As the United States goes to the polls after an unprecedentedly vulgar election campaign, its former cold-war rival is exuding strength and confidence. Just last week, Russia cited its proud history of exploration and science in Antarctica when giving the green light to an international agreement to create a vast marine reserve in the Ross Sea. Even so, Vladimir Putin’s chauvinistic approach to politics has a certain appeal to some — at home and abroad.

The Russian leader’s perplexing popularity in some circles detracts from his enduring failure to modernize his country’s government, society and economy. Russia’s flagging science system is in dire need of a cure, too. But the recent appointment of Olga Vasilyeva as Putin’s science and education minister casts strong doubts on whether the right healers are at work. Vasilyeva, an ultra-conservative historian, is mainly known for her affinity with the Russian Orthodox Church and her ambivalence towards Stalin.

Russian science is still struggling to recover from decades of neglect and post-Soviet degradation. Its research community is ­isolated. ­Foreign students and scientists are a rare commodity at Russian ­universities and research institutes. A generously funded government scheme to attract top foreign researchers to Russian labs is hampered by red tape: Westerners attempting collaborative science in Russia often complain that the security services and customs authorities interfere with civil research — harassments that many Russian scientists have been quietly enduring for many years.

According to official reading, science is held in high esteem. Putin and the clique of allies he has placed in key positions in industry and administration like to think of Russia as a technological powerhouse.

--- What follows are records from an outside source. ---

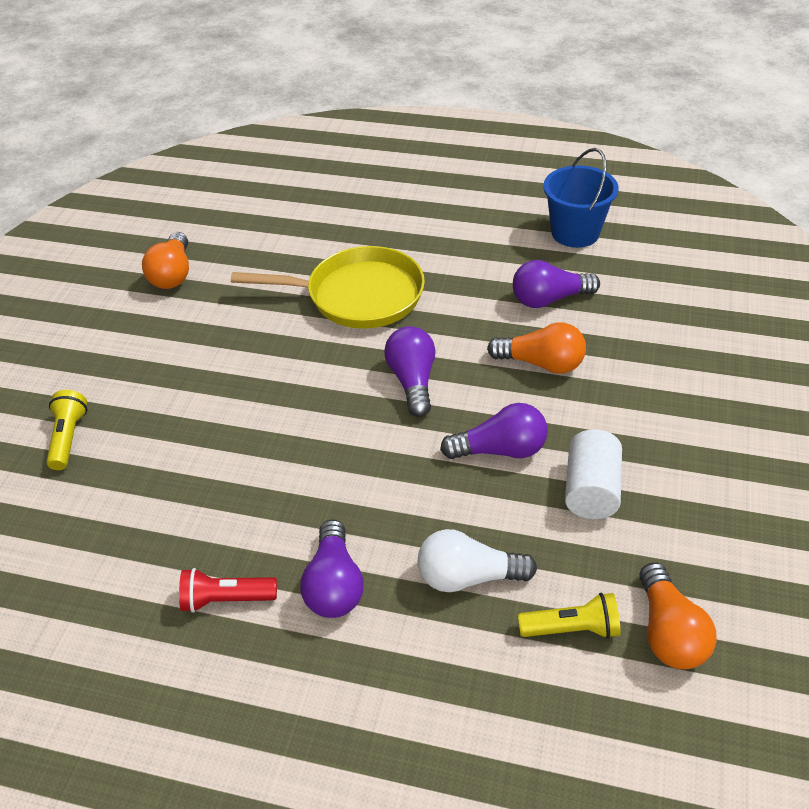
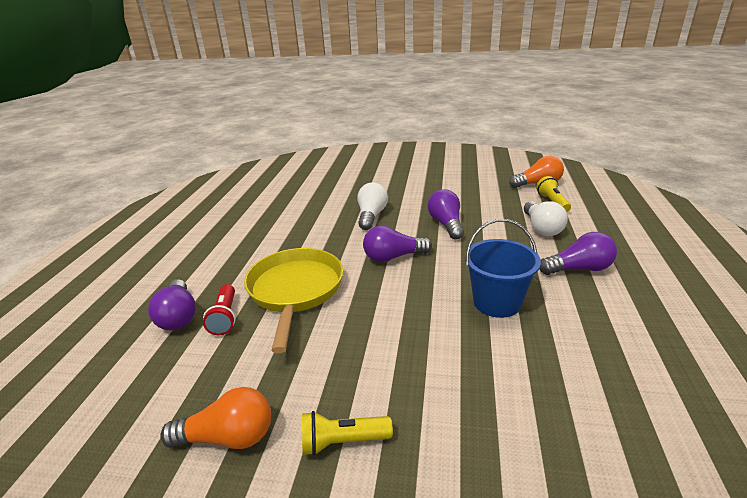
camera: 95 degrees left, 15 degrees down
yellow flashlight [46,390,87,470] -> yellow flashlight moved to [302,411,393,456]
red flashlight [179,568,277,613] -> red flashlight moved to [203,284,236,335]
orange light bulb [487,322,586,374] -> white light bulb [357,182,388,230]
purple light bulb [513,260,600,308] -> purple light bulb moved to [148,279,196,330]
blue bucket [543,148,619,248] -> blue bucket moved to [465,219,541,318]
white cylinder [565,429,622,519] -> none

But government programmes such as RUSNANO, a multibillion-­rouble nanotechnology initiative launched in 2007, have by all accounts delivered little in terms of innovation. The Skolkovo Innovation ­Centre outside Moscow, hailed as a Russian Silicon Valley, grapples with ­allegations of embezzlement against members of its management body. Private initiatives and philanthropic ventures, meanwhile, are feeling the effects of jealous state control: the Moscow-based Dynasty Foundation, a rare private science-funding body, ceased operations last year after it was labelled an undesired ‘foreign agent’.

Even so, some growth in public science spending in recent years, together with plans to strengthen universities and streamline the oversized Russian Academy of Sciences (which runs hundreds of research institutes), raised hopes that things might start to improve. Dmitry Livanov, a dynamic physicist who ran the science ministry from 2012, had seemed the right person to push through a series of reforms to get Russian science back on course. It came as a shock, therefore, when Putin fired him in August.

The reasons for Livanov’s abrupt departure remain unclear, although they are likely to be political rather than related to the performance of the ministry he headed. His dismissal might be considered a win for the Russian Academy of Sciences and for numerous low-profile universities, which he intended to close. But wins in these cases would not be a win for Russian science at large.

Putin must understand that isolationism leads to a dead end in both science and politics.

The arrival of his successor has created fresh uncertainty. In one of her first moves, on 28 September, Vasilyeva announced her intention to suspend planned university mergers and expressed doubts about the future of a government programme to create five world-class universities by 2020. Then last month she said that Russian scholars and scientists should be assessed primarily on the basis of their publications in Russian-language academic journals. Scientists were puzzled: would the proposed system apply only to the humanities or to all fields of research, in which case it would render much of Russian science a footnote in global terms? Her ministry has failed to respond to requests for clarification from Nature.

Livanov’s removal and Vasilyeva’s awkward manoeuvres during her first months in office indicate that science and science-related affairs are becoming increasingly subject to Putin’s autocratic scheming. ­Moscow’s suspension last week of an agreement with the United States on cleaning up weapons-grade plutonium fits with that view.

But no matter how tense the geopolitical climate, Putin must understand that isolationism leads to a dead end in both science and politics. Livanov’s reforms should continue, and Vasilyeva must urgently provide Russia’s anxious research community with a clear outlook. Putin and his ministers must also strive for more constructive international collaboration, in science and in other spheres. Russia cannot go it alone, either in science or in Syria. One can only hope that its consent to join efforts to protect the high seas might herald a new era.